Ahora que el medicamento está aprobado, la compañía deberá realizar un nuevo ensayo clínico. Desde el 2005, cuando se comenzó a planificar el primer ensayo clínico con eteplirsen [4], se han creado nuevos registros de pacientes que agilizan localizar a aquellos interesados en participar en ensayos, se han realizado varios estudios de la historia natural de la enfermedad y ha sido posible desarrollar nuevas técnicas para medir su eficacia. Este nuevo ensayo (y varios ensayos en marcha actualmente estudiando compuestos parecidos para otras mutaciones) se beneficiará de estos avances para poder evaluarlos.

El recorrido que han seguido estos compuestos desde su etapa pre-clínica (eteplirsen ha sido aprobado, pero otros compuestos han dejado de ser desarrollados) ha de servir de guía a quienes estén interesados en desarrollar medicamentos para enfermedades raras: encontrar un posible fármaco es sólo parte del camino, el resto lo componen muchas otras cosas (registros de pacientes, biobancos, estudios de historia natural de la enfermedad, desarrollo de técnicas para evaluar los resultados de los ensayos y biomarcadores). Todos ellos son necesarios para llegar a buen puerto, pero el ingrediente fundamental es la colaboración. En el caso de la comunidad DMD, desde hace años investigadores, médicos, pacientes, reguladores y empresas trabajan juntos para poder desarrollar tratamientos eficaces y esperan que su experiencia sea útil para acelerar el desarrollo de terapias para otras enfermedades raras [6]. Encontrar el fármaco adecuado es importante, pero, sin todo lo demás, no es posible demostrar su eficacia. En estos días en que la investigación básica está sufriendo grandes recortes, es necesario recordad que, sin ella, no será posible que la investigación aplicada llegue a los pacientes.

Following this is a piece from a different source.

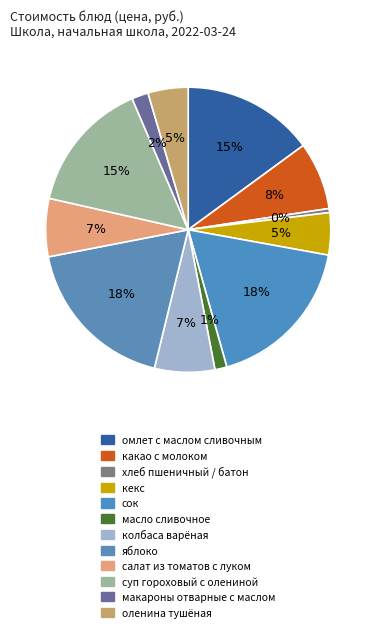

Which has a higher value, яблоко or макароны отварные с маслом?

яблоко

[1] Eagle, M., Baudouin, S.V., Chandler, C., Giddings, D.R., Bullock, R. and Bushby, K. (2002) Survival in Duchenne muscular dystrophy: improvements in life expectancy since 1967 and the impact of home nocturnal ventilation. Neuromuscul Disord, 12, 926-929.

[2] Webster, C. and Blau, H.M. (1990) Accelerated age-related decline in replicative life-span of Duchenne muscular dystrophy myoblasts: implications for cell and gene therapy. Somat Cell Mol Genet, 16, 557-565.

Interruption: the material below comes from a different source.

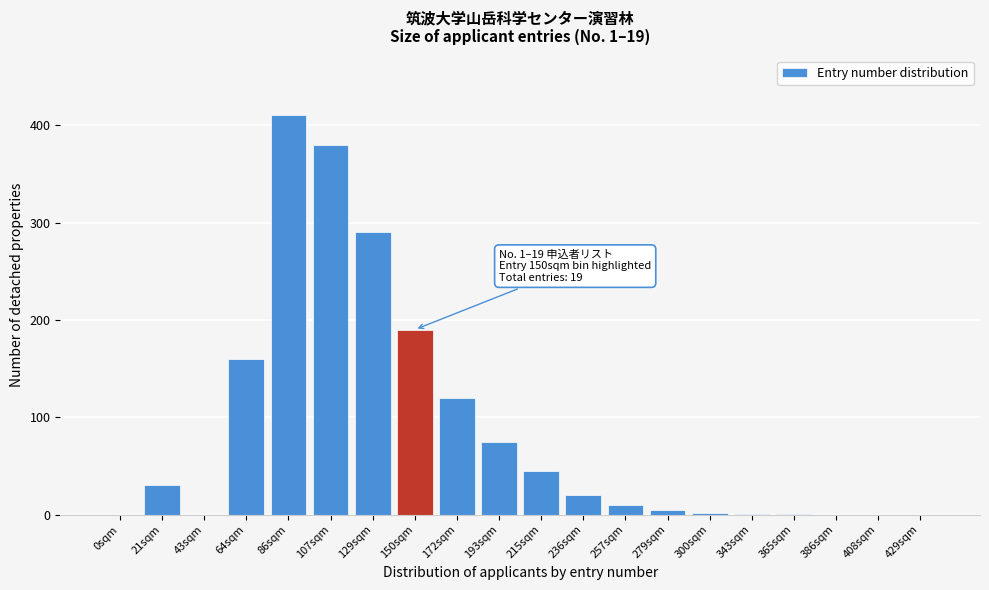

At which category does the chart reach its peak across all series?

86sqm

[3] Cirak, S., Arechavala-Gomeza, V., Guglieri, M., Feng, L., Torelli, S., Anthony, K., Abbs, S., Garralda, M.E., Bourke, J., Wells, D.J. et al. (2011) Exon skipping and dystrophin restoration in patients with Duchenne muscular dystrophy after systemic phosphorodiamidate morpholino oligomer treatment: an open-label, phase 2, dose-escalation study. Lancet, 378, 595-605.

[4] Kinali, M., Arechavala-Gomeza, V., Feng, L., Cirak, S., Hunt, D., Adkin, C., Guglieri, M., Ashton, E., Abbs, S., Nihoyannopoulos, P. et al. (2009) Local restoration of dystrophin expression with the morpholino oligomer AVI-4658 in Duchenne muscular dystrophy: a single-blind, placebo-controlled, dose-escalation, proof-of-concept study. Lancet Neurol, 8, 918-928.

[5] Mendell, J.R., Rodino-Klapac, L.R., Sahenk, Z., Roush, K., Bird, L., Lowes, L.P., Alfano, L., Gomez, A.M., Lewis, S., Kota, J. et al. (2013) Eteplirsen for the treatment of Duchenne muscular dystrophy. Ann Neurol, 74, 637-647.

[6] Straub, V., Balabanov, P., Bushby, K., Ensini, M., Goemans, N., De Luca, A., Pereda, A., Hemmings, R., Campion, G., Kaye, E. et al. (2016) Stakeholder cooperation to overcome challenges in orphan medicine development: the example of Duchenne muscular dystrophy. Lancet Neurol, 15, 882-890.